Rektor Universitas Udayana, Prof. Ir. I Ketut Sudarsana, menyambut baik kunjungan Menkomdigi dan menyatakan bahwa pihaknya siap mendukung upaya pemerintah dalam membentuk sumber daya manusia Indonesia yang unggul. Ia menilai bahwa PP Tunas merupakan bentuk nyata kehadiran negara dalam upaya pelindungan anak dari bahaya di dunia digital. Ia juga menekankan pentingnya kerja sama antara pemerintah, akademisi, dan masyarakat dalam menciptakan ekosistem digital yang sehat, aman, dan etis.

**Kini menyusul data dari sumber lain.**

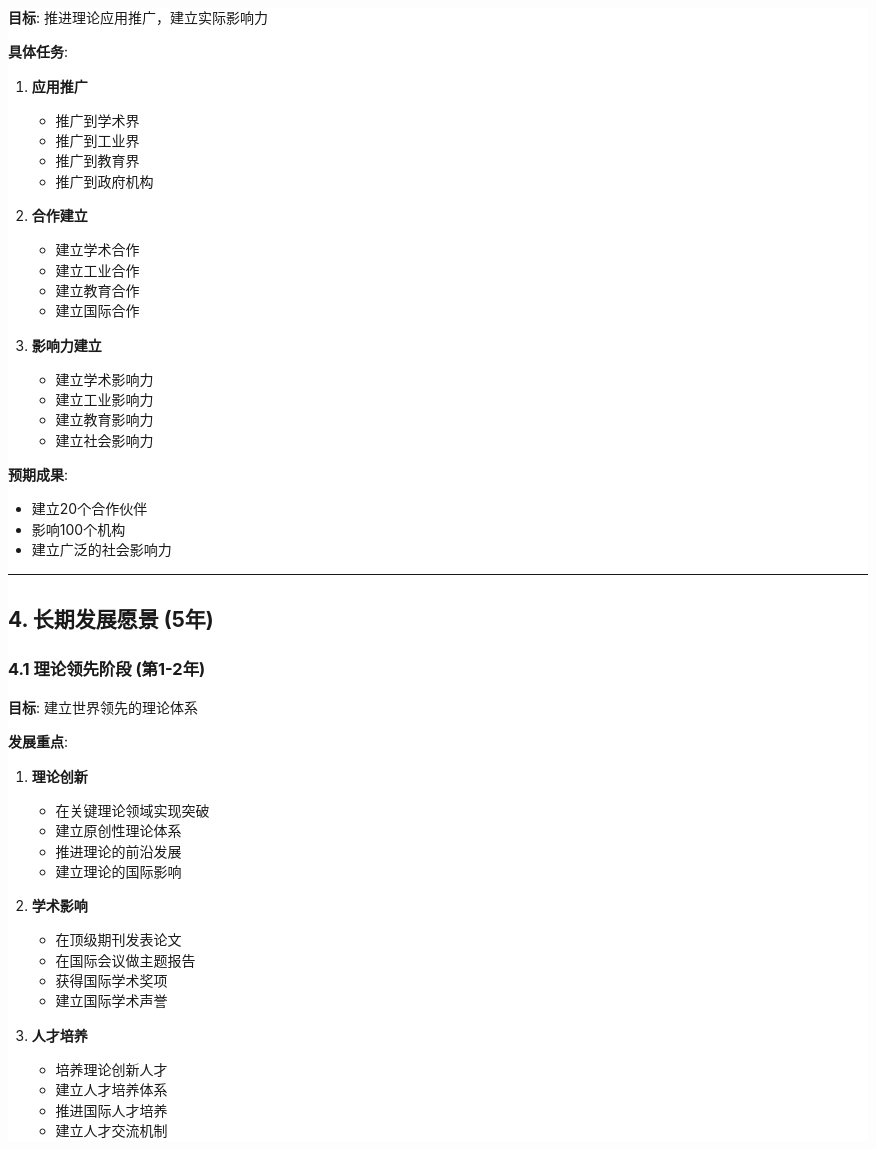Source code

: **目标**: 推进理论应用推广，建立实际影响力

**具体任务**:

1. **应用推广**
   - 推广到学术界
   - 推广到工业界
   - 推广到教育界
   - 推广到政府机构

2. **合作建立**
   - 建立学术合作
   - 建立工业合作
   - 建立教育合作
   - 建立国际合作

3. **影响力建立**
   - 建立学术影响力
   - 建立工业影响力
   - 建立教育影响力
   - 建立社会影响力

**预期成果**:

- 建立20个合作伙伴
- 影响100个机构
- 建立广泛的社会影响力

---

## 4. 长期发展愿景 (5年)

### 4.1 理论领先阶段 (第1-2年)

**目标**: 建立世界领先的理论体系

**发展重点**:

1. **理论创新**
   - 在关键理论领域实现突破
   - 建立原创性理论体系
   - 推进理论的前沿发展
   - 建立理论的国际影响

2. **学术影响**
   - 在顶级期刊发表论文
   - 在国际会议做主题报告
   - 获得国际学术奖项
   - 建立国际学术声誉

3. **人才培养**
   - 培养理论创新人才
   - 建立人才培养体系
   - 推进国际人才培养
   - 建立人才交流机制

Dalam sesi diskusi, Dosen Fakultas Hukum Unud, Edward Thomas Lamury Hadjon, mengapresiasi keberadaan PP Tunas, namun menyarankan agar Pasal 15 dalam peraturan tersebut diperjelas, terutama mengenai siapa yang harus bertanggung jawab atas pemrosesan data pribadi anak. Ia menyarankan agar kewajiban tersebut secara langsung dibebankan kepada PSE untuk menghindari celah penyalahgunaan.

Senada dengan itu, Dr. Tedi Erviantono dari Fakultas Ilmu Sosial dan Ilmu Politik Unud menilai bahwa meskipun PP Tunas masih memerlukan penyempurnaan, upaya pemerintah dalam melindungi generasi muda dari akses konten yang tidak sesuai usia sudah merupakan langkah positif.

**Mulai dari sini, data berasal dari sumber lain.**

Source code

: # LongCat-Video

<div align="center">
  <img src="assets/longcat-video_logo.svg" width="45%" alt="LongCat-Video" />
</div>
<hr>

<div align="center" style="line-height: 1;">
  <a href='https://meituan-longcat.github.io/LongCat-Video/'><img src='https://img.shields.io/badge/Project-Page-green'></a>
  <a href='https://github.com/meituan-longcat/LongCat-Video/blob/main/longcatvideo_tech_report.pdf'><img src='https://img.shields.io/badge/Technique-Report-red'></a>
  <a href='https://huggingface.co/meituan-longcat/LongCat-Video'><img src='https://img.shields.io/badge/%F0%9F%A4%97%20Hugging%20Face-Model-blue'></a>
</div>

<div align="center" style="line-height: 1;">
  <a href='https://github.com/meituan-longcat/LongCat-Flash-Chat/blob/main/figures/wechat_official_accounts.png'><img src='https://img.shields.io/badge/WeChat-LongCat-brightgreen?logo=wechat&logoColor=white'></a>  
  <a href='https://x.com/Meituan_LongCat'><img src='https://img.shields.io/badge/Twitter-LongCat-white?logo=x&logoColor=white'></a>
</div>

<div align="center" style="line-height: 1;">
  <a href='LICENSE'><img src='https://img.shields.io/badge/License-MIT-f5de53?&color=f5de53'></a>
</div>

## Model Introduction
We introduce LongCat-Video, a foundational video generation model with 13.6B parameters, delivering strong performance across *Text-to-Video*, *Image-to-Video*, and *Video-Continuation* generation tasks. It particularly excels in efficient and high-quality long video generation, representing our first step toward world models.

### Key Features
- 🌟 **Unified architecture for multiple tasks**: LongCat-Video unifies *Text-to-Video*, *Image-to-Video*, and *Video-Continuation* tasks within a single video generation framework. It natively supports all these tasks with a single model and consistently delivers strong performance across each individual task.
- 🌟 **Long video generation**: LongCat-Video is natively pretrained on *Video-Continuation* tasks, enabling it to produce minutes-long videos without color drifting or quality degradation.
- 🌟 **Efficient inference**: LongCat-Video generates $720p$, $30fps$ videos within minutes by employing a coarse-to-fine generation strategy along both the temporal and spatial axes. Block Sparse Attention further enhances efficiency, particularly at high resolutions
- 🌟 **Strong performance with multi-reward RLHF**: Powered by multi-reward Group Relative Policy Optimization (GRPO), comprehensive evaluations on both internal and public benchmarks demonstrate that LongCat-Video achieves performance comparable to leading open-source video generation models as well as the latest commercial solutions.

Sementara itu, Dr. Ni Made Swasti Wulanyani dari Fakultas Kedokteran Unud berharap agar ke depannya ada pasal yang secara khusus mengatur kesiapan mental individu dalam penggunaan teknologi digital.

Dengan demikian, PP Tunas diharapkan dapat menjadi fondasi yang kuat untuk melindungi anak-anak Indonesia di era digital, serta memberikan mereka ruang untuk tumbuh dan berkembang secara aman dan bertanggung jawab.